DESCRIPTION DE LA TÂCHE =>
Mettez ces lignes sous forme de liste numérotée, en omettant les lignes vides. Traitez l'ensemble des items.

DONNÉES AFFICHÉES =>
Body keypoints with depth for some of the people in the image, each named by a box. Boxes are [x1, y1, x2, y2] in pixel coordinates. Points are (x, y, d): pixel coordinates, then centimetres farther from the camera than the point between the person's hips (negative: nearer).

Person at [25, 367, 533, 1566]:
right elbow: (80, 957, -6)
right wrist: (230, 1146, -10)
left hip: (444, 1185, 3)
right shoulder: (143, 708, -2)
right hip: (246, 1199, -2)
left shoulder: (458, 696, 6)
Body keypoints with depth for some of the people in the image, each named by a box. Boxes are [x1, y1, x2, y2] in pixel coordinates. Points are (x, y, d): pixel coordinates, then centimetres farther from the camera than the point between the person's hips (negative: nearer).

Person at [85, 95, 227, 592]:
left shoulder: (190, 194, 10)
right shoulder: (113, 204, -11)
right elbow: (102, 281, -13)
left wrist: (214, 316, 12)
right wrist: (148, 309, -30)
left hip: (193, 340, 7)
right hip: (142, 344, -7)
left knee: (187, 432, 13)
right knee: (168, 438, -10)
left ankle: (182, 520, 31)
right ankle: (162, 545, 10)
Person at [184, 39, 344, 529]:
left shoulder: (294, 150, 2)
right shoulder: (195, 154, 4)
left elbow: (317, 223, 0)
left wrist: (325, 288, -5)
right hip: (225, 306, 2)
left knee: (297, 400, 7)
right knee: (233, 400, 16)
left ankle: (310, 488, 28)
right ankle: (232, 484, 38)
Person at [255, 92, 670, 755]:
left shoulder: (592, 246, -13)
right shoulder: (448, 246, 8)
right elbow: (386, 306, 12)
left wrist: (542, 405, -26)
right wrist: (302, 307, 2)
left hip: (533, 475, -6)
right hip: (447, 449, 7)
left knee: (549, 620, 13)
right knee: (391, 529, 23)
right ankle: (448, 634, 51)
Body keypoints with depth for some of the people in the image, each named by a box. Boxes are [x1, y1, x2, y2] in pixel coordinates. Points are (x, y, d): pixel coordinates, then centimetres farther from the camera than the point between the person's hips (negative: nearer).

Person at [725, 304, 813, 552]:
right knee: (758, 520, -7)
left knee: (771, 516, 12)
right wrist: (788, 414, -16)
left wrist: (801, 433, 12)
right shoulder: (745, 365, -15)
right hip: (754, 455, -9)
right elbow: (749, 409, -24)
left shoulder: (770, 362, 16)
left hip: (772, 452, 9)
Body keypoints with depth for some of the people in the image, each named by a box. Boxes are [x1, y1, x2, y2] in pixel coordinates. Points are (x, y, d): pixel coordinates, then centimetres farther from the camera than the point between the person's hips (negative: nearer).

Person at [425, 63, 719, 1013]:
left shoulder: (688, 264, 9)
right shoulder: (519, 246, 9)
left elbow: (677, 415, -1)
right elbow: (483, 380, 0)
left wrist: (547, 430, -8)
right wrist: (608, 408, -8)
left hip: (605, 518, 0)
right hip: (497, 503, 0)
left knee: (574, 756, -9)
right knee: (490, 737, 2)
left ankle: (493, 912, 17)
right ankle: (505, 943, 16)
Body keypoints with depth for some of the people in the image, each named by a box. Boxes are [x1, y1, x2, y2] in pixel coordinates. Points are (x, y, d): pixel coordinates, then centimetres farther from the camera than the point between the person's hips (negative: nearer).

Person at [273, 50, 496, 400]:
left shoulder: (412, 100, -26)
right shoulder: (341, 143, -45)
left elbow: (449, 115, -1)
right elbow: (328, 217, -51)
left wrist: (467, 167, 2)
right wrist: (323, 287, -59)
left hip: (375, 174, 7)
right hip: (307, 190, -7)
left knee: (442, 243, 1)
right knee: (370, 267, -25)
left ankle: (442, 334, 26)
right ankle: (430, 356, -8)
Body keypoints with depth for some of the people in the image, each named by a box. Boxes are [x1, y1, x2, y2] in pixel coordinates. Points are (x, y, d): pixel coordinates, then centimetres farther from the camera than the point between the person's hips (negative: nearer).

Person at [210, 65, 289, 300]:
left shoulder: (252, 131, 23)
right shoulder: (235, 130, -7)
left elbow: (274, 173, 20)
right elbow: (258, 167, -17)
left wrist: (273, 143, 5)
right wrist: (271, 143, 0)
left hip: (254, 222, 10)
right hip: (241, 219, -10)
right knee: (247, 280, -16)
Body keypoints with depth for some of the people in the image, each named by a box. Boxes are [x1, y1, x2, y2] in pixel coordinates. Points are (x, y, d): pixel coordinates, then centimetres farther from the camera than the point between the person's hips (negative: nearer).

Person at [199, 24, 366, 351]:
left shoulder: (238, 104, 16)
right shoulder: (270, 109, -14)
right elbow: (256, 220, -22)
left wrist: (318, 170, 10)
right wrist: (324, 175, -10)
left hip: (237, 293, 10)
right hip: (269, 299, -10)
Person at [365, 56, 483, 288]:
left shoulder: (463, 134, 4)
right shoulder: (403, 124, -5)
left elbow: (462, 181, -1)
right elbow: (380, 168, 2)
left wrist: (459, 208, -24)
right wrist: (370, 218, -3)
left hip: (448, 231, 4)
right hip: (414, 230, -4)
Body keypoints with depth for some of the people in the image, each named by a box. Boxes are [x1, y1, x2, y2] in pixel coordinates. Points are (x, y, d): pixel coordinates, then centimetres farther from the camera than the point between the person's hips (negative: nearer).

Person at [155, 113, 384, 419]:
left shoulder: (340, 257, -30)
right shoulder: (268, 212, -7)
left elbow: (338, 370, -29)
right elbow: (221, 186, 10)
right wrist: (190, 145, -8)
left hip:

RÉPONSE =>
1. Body keypoints with depth for some of the people in the image, each named by a box. Boxes are [x1, y1, x2, y2] in pixel coordinates. Points are (x, y, d): pixel coordinates, then centimetres farther from the camera than the point between the person's hips (negative: nearer).
2. Person at [25, 367, 533, 1566]:
3. right elbow: (80, 957, -6)
4. right wrist: (230, 1146, -10)
5. left hip: (444, 1185, 3)
6. right shoulder: (143, 708, -2)
7. right hip: (246, 1199, -2)
8. left shoulder: (458, 696, 6)
9. Body keypoints with depth for some of the people in the image, each named by a box. Boxes are [x1, y1, x2, y2] in pixel coordinates. Points are (x, y, d): pixel coordinates, then centimetres farther from the camera than the point between the person's hips (negative: nearer).
10. Person at [85, 95, 227, 592]:
11. left shoulder: (190, 194, 10)
12. right shoulder: (113, 204, -11)
13. right elbow: (102, 281, -13)
14. left wrist: (214, 316, 12)
15. right wrist: (148, 309, -30)
16. left hip: (193, 340, 7)
17. right hip: (142, 344, -7)
18. left knee: (187, 432, 13)
19. right knee: (168, 438, -10)
20. left ankle: (182, 520, 31)
21. right ankle: (162, 545, 10)
22. Person at [184, 39, 344, 529]:
23. left shoulder: (294, 150, 2)
24. right shoulder: (195, 154, 4)
25. left elbow: (317, 223, 0)
26. left wrist: (325, 288, -5)
27. right hip: (225, 306, 2)
28. left knee: (297, 400, 7)
29. right knee: (233, 400, 16)
30. left ankle: (310, 488, 28)
31. right ankle: (232, 484, 38)
32. Person at [255, 92, 670, 755]:
33. left shoulder: (592, 246, -13)
34. right shoulder: (448, 246, 8)
35. right elbow: (386, 306, 12)
36. left wrist: (542, 405, -26)
37. right wrist: (302, 307, 2)
38. left hip: (533, 475, -6)
39. right hip: (447, 449, 7)
40. left knee: (549, 620, 13)
41. right knee: (391, 529, 23)
42. right ankle: (448, 634, 51)
43. Body keypoints with depth for some of the people in the image, each named by a box. Boxes are [x1, y1, x2, y2] in pixel coordinates. Points are (x, y, d): pixel coordinates, then centimetres farther from the camera than the point between the person's hips (negative: nearer).
44. Person at [725, 304, 813, 552]:
45. right knee: (758, 520, -7)
46. left knee: (771, 516, 12)
47. right wrist: (788, 414, -16)
48. left wrist: (801, 433, 12)
49. right shoulder: (745, 365, -15)
50. right hip: (754, 455, -9)
51. right elbow: (749, 409, -24)
52. left shoulder: (770, 362, 16)
53. left hip: (772, 452, 9)
54. Body keypoints with depth for some of the people in the image, each named by a box. Boxes are [x1, y1, x2, y2] in pixel coordinates. Points are (x, y, d): pixel coordinates, then centimetres farther from the camera than the point between the person's hips (negative: nearer).
55. Person at [425, 63, 719, 1013]:
56. left shoulder: (688, 264, 9)
57. right shoulder: (519, 246, 9)
58. left elbow: (677, 415, -1)
59. right elbow: (483, 380, 0)
60. left wrist: (547, 430, -8)
61. right wrist: (608, 408, -8)
62. left hip: (605, 518, 0)
63. right hip: (497, 503, 0)
64. left knee: (574, 756, -9)
65. right knee: (490, 737, 2)
66. left ankle: (493, 912, 17)
67. right ankle: (505, 943, 16)
68. Body keypoints with depth for some of the people in the image, each named by a box. Boxes are [x1, y1, x2, y2] in pixel coordinates. Points are (x, y, d): pixel coordinates, then centimetres farther from the camera than the point between the person's hips (negative: nearer).
69. Person at [273, 50, 496, 400]:
70. left shoulder: (412, 100, -26)
71. right shoulder: (341, 143, -45)
72. left elbow: (449, 115, -1)
73. right elbow: (328, 217, -51)
74. left wrist: (467, 167, 2)
75. right wrist: (323, 287, -59)
76. left hip: (375, 174, 7)
77. right hip: (307, 190, -7)
78. left knee: (442, 243, 1)
79. right knee: (370, 267, -25)
80. left ankle: (442, 334, 26)
81. right ankle: (430, 356, -8)
82. Body keypoints with depth for some of the people in the image, each named by a box. Boxes are [x1, y1, x2, y2] in pixel coordinates. Points are (x, y, d): pixel coordinates, then centimetres farther from the camera than the point between the person's hips (negative: nearer).
83. Person at [210, 65, 289, 300]:
84. left shoulder: (252, 131, 23)
85. right shoulder: (235, 130, -7)
86. left elbow: (274, 173, 20)
87. right elbow: (258, 167, -17)
88. left wrist: (273, 143, 5)
89. right wrist: (271, 143, 0)
90. left hip: (254, 222, 10)
91. right hip: (241, 219, -10)
92. right knee: (247, 280, -16)
93. Body keypoints with depth for some of the people in the image, each named by a box. Boxes are [x1, y1, x2, y2] in pixel coordinates. Points are (x, y, d): pixel coordinates, then centimetres farther from the camera than the point between the person's hips (negative: nearer).
94. Person at [199, 24, 366, 351]:
95. left shoulder: (238, 104, 16)
96. right shoulder: (270, 109, -14)
97. right elbow: (256, 220, -22)
98. left wrist: (318, 170, 10)
99. right wrist: (324, 175, -10)
100. left hip: (237, 293, 10)
101. right hip: (269, 299, -10)
102. Person at [365, 56, 483, 288]:
103. left shoulder: (463, 134, 4)
104. right shoulder: (403, 124, -5)
105. left elbow: (462, 181, -1)
106. right elbow: (380, 168, 2)
107. left wrist: (459, 208, -24)
108. right wrist: (370, 218, -3)
109. left hip: (448, 231, 4)
110. right hip: (414, 230, -4)
111. Body keypoints with depth for some of the people in the image, each named by a box. Boxes are [x1, y1, x2, y2] in pixel coordinates. Points are (x, y, d): pixel coordinates, then centimetres farther from the camera than the point between the person's hips (negative: nearer).
112. Person at [155, 113, 384, 419]:
113. left shoulder: (340, 257, -30)
114. right shoulder: (268, 212, -7)
115. left elbow: (338, 370, -29)
116. right elbow: (221, 186, 10)
117. right wrist: (190, 145, -8)
118. left hip:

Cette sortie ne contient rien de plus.